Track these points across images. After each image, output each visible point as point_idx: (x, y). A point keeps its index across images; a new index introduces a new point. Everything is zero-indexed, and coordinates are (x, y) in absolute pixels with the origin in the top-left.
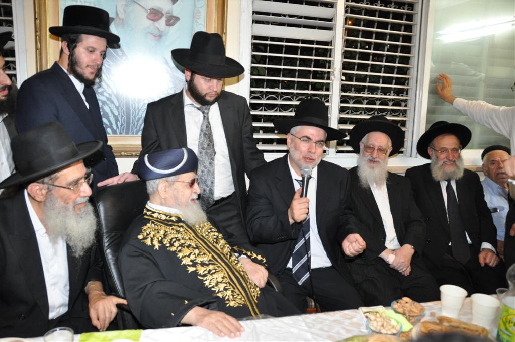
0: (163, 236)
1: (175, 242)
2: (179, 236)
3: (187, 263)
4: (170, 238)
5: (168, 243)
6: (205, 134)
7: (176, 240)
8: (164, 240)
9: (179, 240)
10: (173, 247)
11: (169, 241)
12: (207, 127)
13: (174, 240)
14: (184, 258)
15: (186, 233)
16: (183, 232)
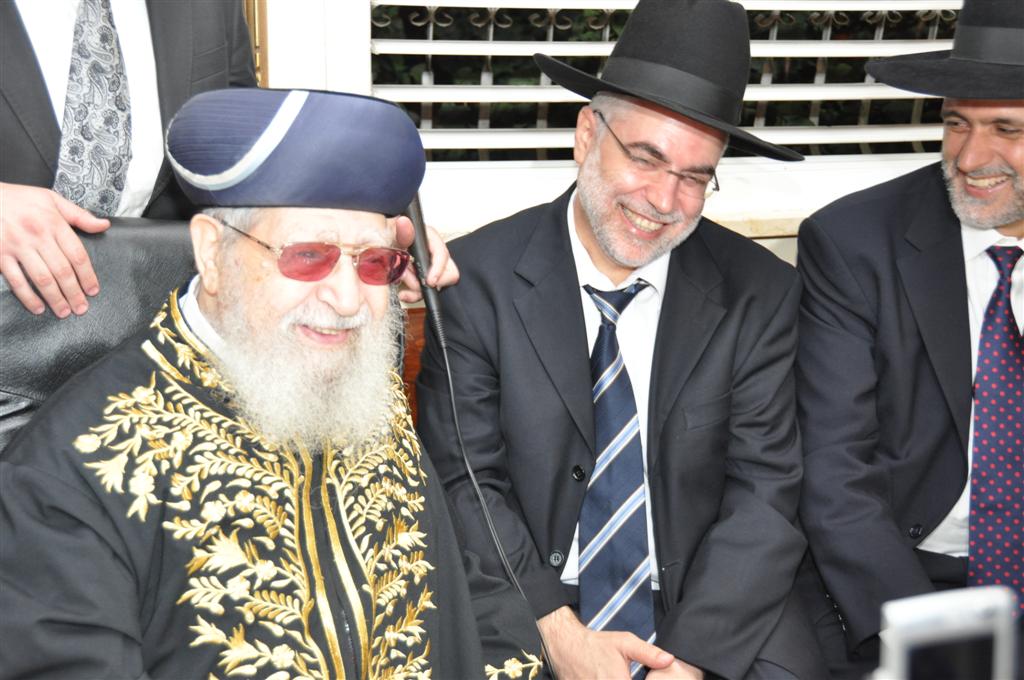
+ + +
*The task*
Transcribe all of the entries word for word, but skip any pictures they contain.

*Solution for this exercise*
Track these points across images. After each image, output each visible point as point_idx: (x, y). A point keeps its index across images; a new index introduces a new point. Everything is zero-indexed, and coordinates are (x, y) in absolute pixels with the origin in the top-left.
0: (163, 236)
1: (175, 242)
2: (179, 236)
3: (187, 263)
4: (170, 238)
5: (168, 243)
6: (205, 134)
7: (176, 240)
8: (164, 240)
9: (179, 240)
10: (173, 247)
11: (169, 241)
12: (207, 127)
13: (174, 240)
14: (184, 258)
15: (186, 233)
16: (183, 232)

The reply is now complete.